Urgensi penyusunan RUU ini mencakup dukungan pada proses pengambilan kebijakan berbasis data, menciptakan satu pasar nasional yang efisien dan efektif, serta memastikan peningkatan transparansi dan efektivitas belanja pemerintah melalui tata kelola yang baik.

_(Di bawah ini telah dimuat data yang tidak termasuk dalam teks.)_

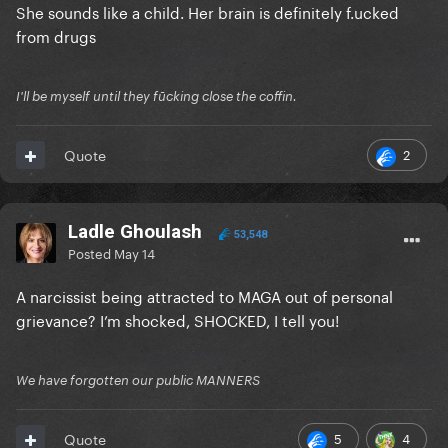
She sounds like a child. Her brain is definitely f.ucked
from drugs
I'll be myself until they fūcking close the coffin.
2
Quote
Ladle Ghoulash
53,548
Posted
May 14
A narcissist being attracted to MAGA out of personal
grievance? I’m shocked, SHOCKED, I tell you!
We have forgotten our public MANNERS
5
4
Quote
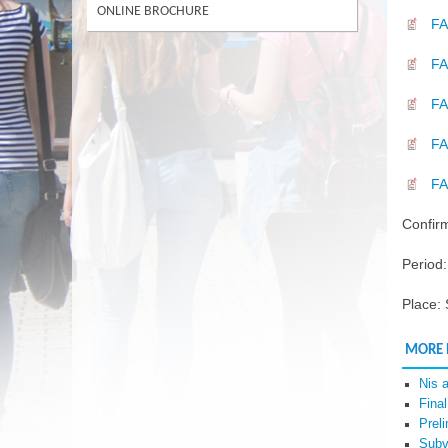
ONLINE BROCHURE
FA
FA
F
F
FA
Confirm
Period
Place:
MORE
Nis 
Fina
Prel
Subv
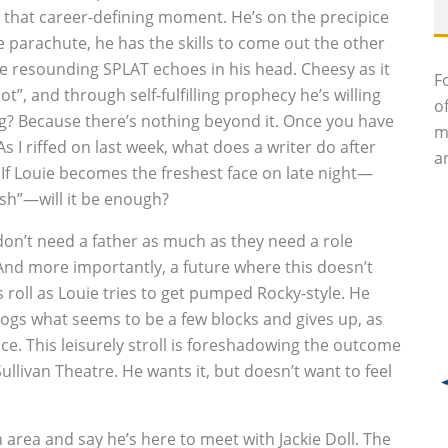
o that career-defining moment. He’s on the precipice
he parachute, he has the skills to come out the other
the resounding SPLAT echoes in his head. Cheesy as it
F
ot”, and through self-fulfilling prophecy he’s willing
o
ng? Because there’s nothing beyond it. Once you have
m
As I riffed on last week, what does a writer do after
an
 If Louie becomes the freshest face on late night—
esh”—will it be enough?
 don’t need a father as much as they need a role
 And more importantly, a future where this doesn’t
 roll as Louie tries to get pumped Rocky-style. He
 jogs what seems to be a few blocks and gives up, as
e. This leisurely stroll is foreshadowing the outcome
 Sullivan Theatre. He wants it, but doesn’t want to feel
area and say he’s here to meet with Jackie Doll. The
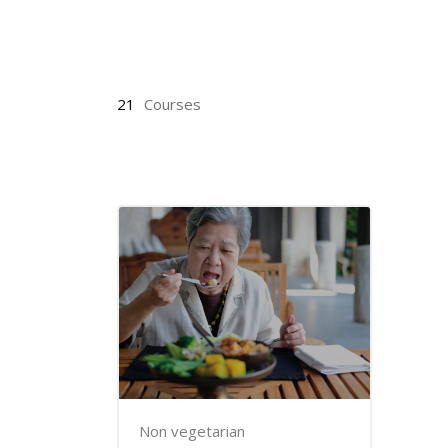
Skip to main content
21
Courses
Non vegetarian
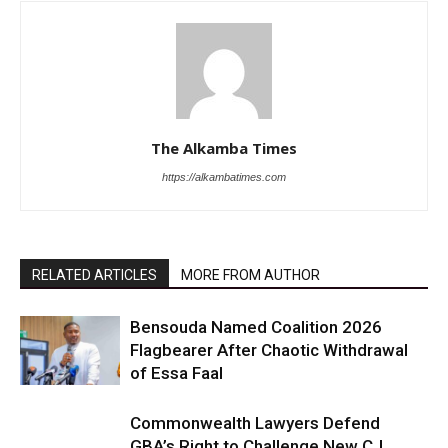
The Alkamba Times
https://alkambatimes.com
RELATED ARTICLES
MORE FROM AUTHOR
Bensouda Named Coalition 2026
Flagbearer After Chaotic Withdrawal
of Essa Faal
Commonwealth Lawyers Defend
GBA’s Right to Challenge New CJ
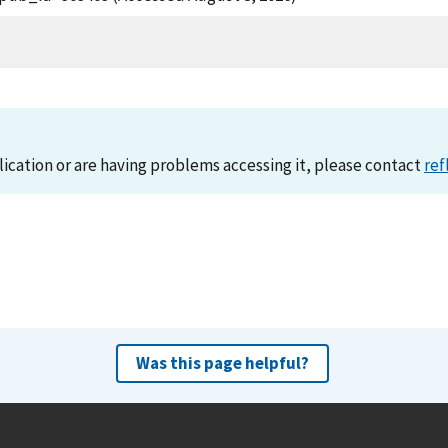
lication or are having problems accessing it, please contact
ref
Was this page helpful?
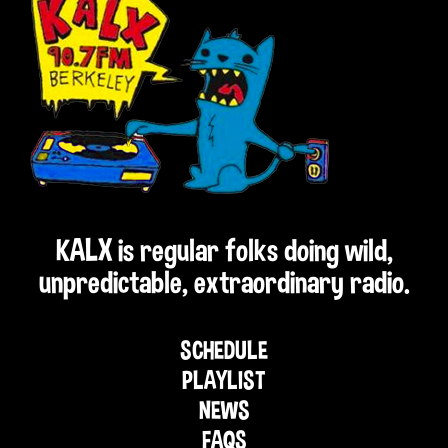
KALX is regular folks doing wild,
unpredictable, extraordinary radio.
SCHEDULE
PLAYLIST
NEWS
FAQS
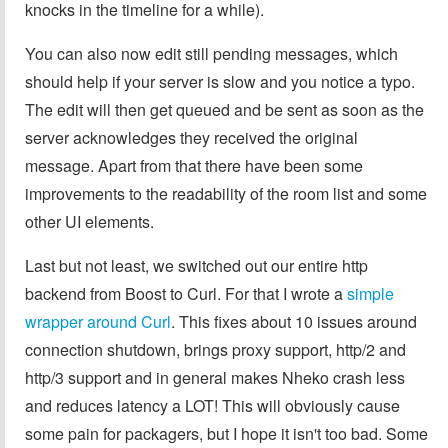
knocks in the timeline for a while).
You can also now edit still pending messages, which
should help if your server is slow and you notice a typo.
The edit will then get queued and be sent as soon as the
server acknowledges they received the original
message. Apart from that there have been some
improvements to the readability of the room list and some
other UI elements.
Last but not least, we switched out our entire http
backend from Boost to Curl. For that I wrote a
simple
wrapper around Curl
. This fixes about 10 issues around
connection shutdown, brings proxy support, http/2 and
http/3 support and in general makes Nheko crash less
and reduces latency a LOT! This will obviously cause
some pain for packagers, but I hope it isn't too bad. Some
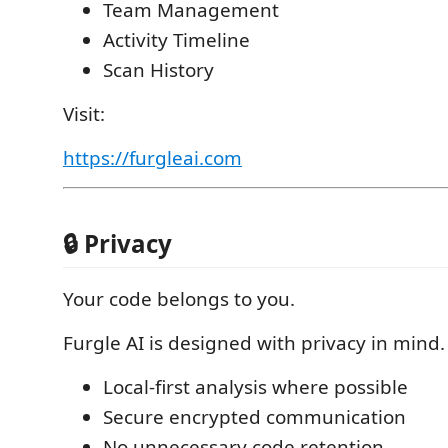
Team Management
Activity Timeline
Scan History
Visit:
https://furgleai.com
🔒 Privacy
Your code belongs to you.
Furgle AI is designed with privacy in mind.
Local-first analysis where possible
Secure encrypted communication
No unnecessary code retention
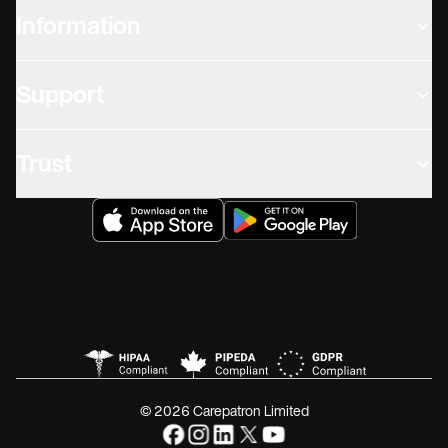
Information
Support
Trust
© 2026 Carepatron Limited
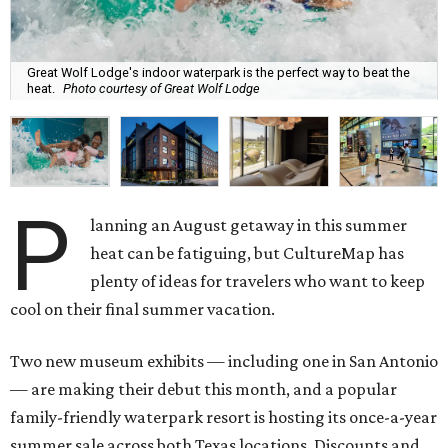
Great Wolf Lodge's indoor waterpark is the perfect way to beat the
heat.
Photo courtesy of Great Wolf Lodge
P
lanning an August getaway in this summer
heat can be fatiguing, but CultureMap has
plenty of ideas for travelers who want to keep
cool on their final summer vacation.
Two new museum exhibits — including one in San Antonio
— are making their debut this month, and a popular
family-friendly waterpark resort is hosting its once-a-year
summer sale across both Texas locations. Discounts and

Selain itu, mendorong belanja pemerintah dan pengembangan industri dalam negeri, mendukung pertumbuhan dan pemerataan ekonomi, dan pergeseran dari otomisasi menjadi digitalisasi.
Titik rawan korupsi
Terkait akuntabilitas dan transparansi PBJP, Ketua Komisi Pemberantasan Korupsi (KPK), Firli Bahuri, mengatakan salah satu titik rawan korupsi tertinggi ada pada indikator PBJP di instansi dan lembaga. Hal ini juga sejalan dengan data penindakan perkara yang ditangani KPK.
“Kita buat sistem pengadaan barang/jasa secara nasional, yang berisi data detail perusahaan, pelaku PBJ, sistem pembayaran, hingga berita acara penyerahan barang agar seluruh prosesnya transparan,” ujarnya.
Perlu integrasi data
Deputi Bidang Hukum dan Penyelesaian Sanggah LKPP, Setya Budi Arijanta, menambahkan diperlukan integrasi data sejak tahap perencanaan hingga serah terima pekerjaan pengadaan. LKPP berusaha membangun sistem, namun belum banyak data yang ‘mengalir’.
Menurutnya, banyak transaksi yang terjadi di luar sistem, sehingga memicu Operasi Tangkap Tangan (OTT) oleh KPK di lapangan. Transaksi tersebut tak dapat dimonitor, karena terjadi di luar sistem.